Oliver didn't know if he wanted to ask what it took for Supergirl to have a bad day. "Considering how narrowly we escaped the last battle, I wouldn't be shocked if we needed both of their help."
"You sure it's not worth living to fight another day?" John asked.
"Under other circumstances I might," Oliver admitted. "That was before I saw who one of the prisoners were."
"Someone you know?"
"Worse. Someone all of us know."
AUTHOR'S NOTES
A chapter where Mulder and Scully don't show up. Honestly didn't think this would happen.
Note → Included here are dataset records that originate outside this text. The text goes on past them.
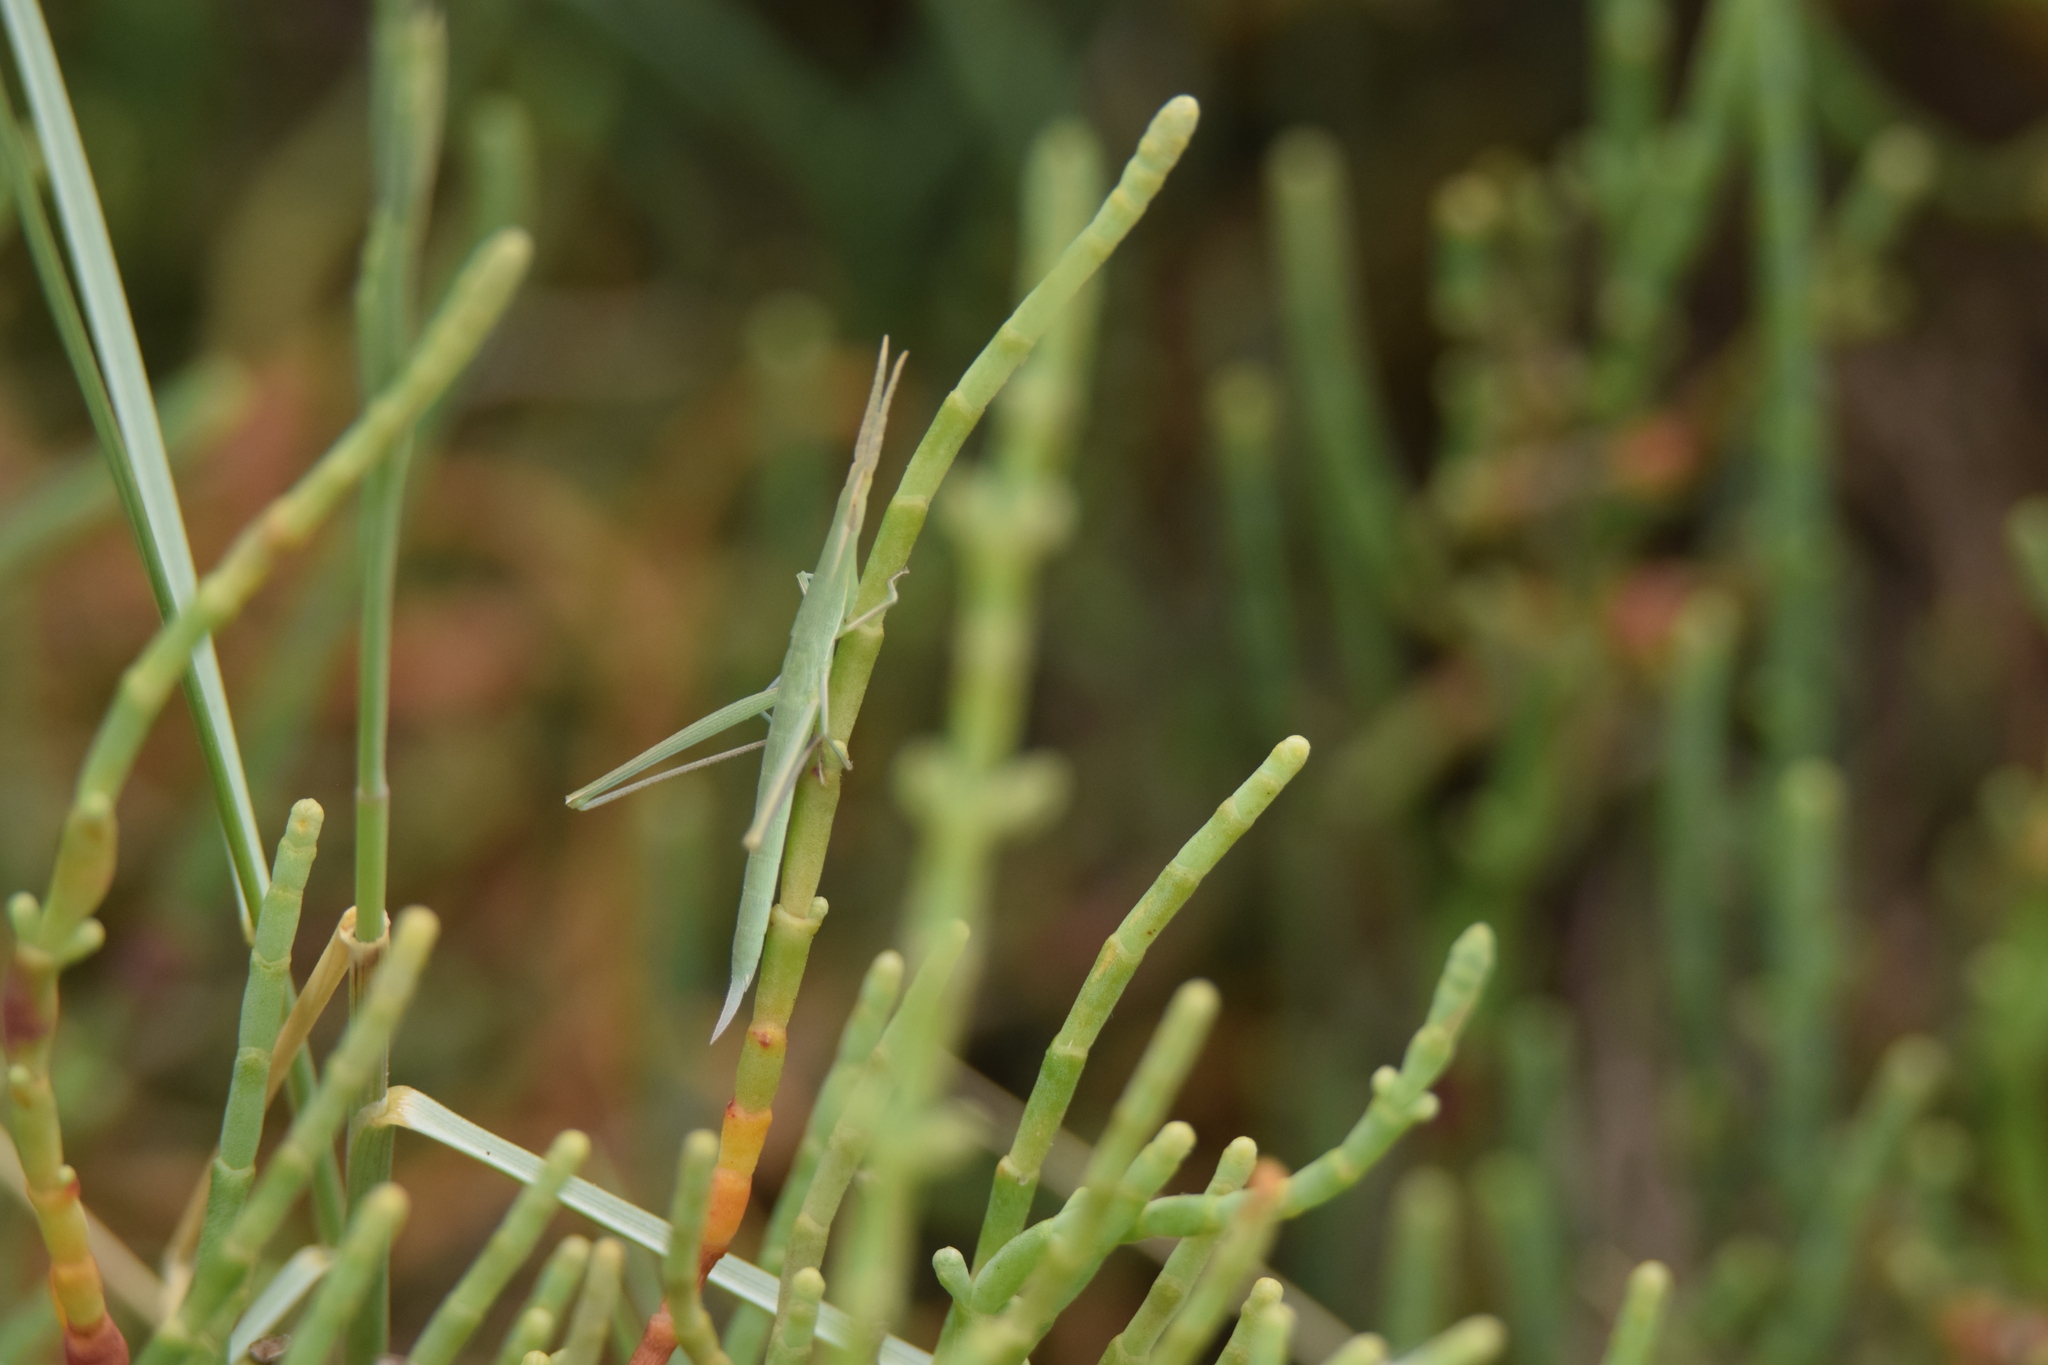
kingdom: Animalia
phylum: Arthropoda
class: Insecta
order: Orthoptera
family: Acrididae
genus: Acrida
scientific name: Acrida ungarica
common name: Common cone-headed grasshopper
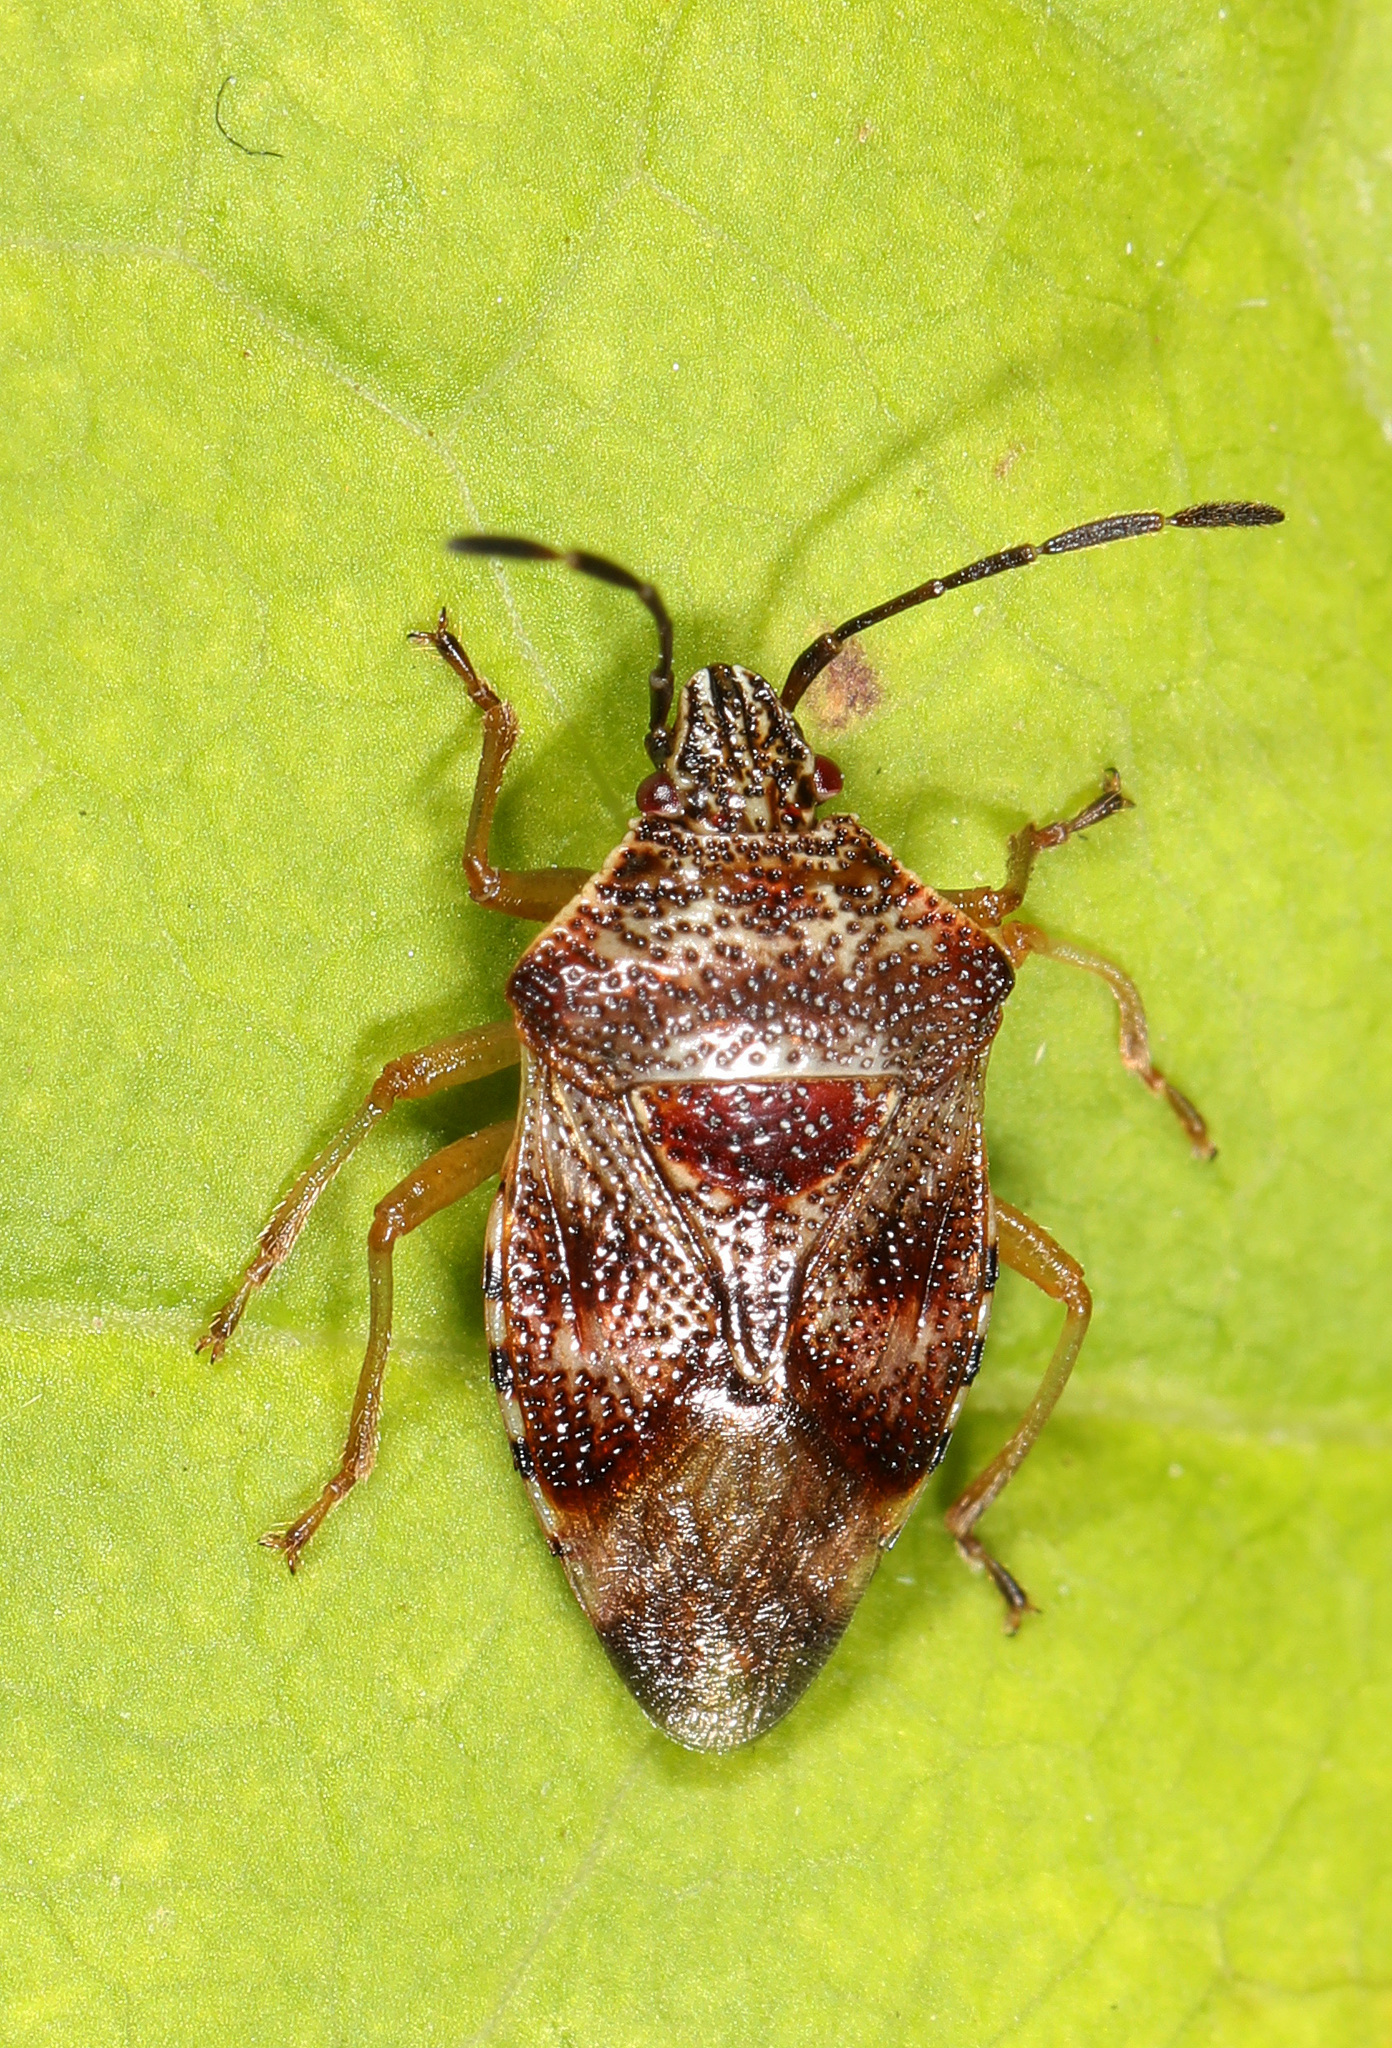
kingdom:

I'm still trying to figure out what Talia's motivations were for training Oliver Queen in the Season 5 flashbacks. Considering how dysfunctional Nyssa's relationship with her father was, I decided to lean closer to the Nolan version of Talia to try and figure out her motivations.
Yes, it's another Dark Knight cameo, but considering the level of the involvement of the League in this story, I figured it was merited.
I like Barry and Kara together. I honestly wonder what might have happened to the two of them if Supergirl had started out on the CW. How much of this alternate universe talk was started just because on Berlanti series started out on CBS? Food for thought.
Felicity is protective of her female allies, even more so than her male ones. Hence the little exchange between the two.
Bane's origin in this fanfic is the Dark Knight version and I'm assuming that Sara might have heard at least some of the story. And no I couldn't resist the Batman Begins line. It just seemed so appropriate.
There's a Gilbert and Sullivan reference in this story that some fans might catch. Felicity's line about 'morons on her team' is actually a direct quote from Butch Cassidy and the Sundance Kid. Somehow I think she'd have seen that film growing up.
Talia disappeared, but trust me she'll be back.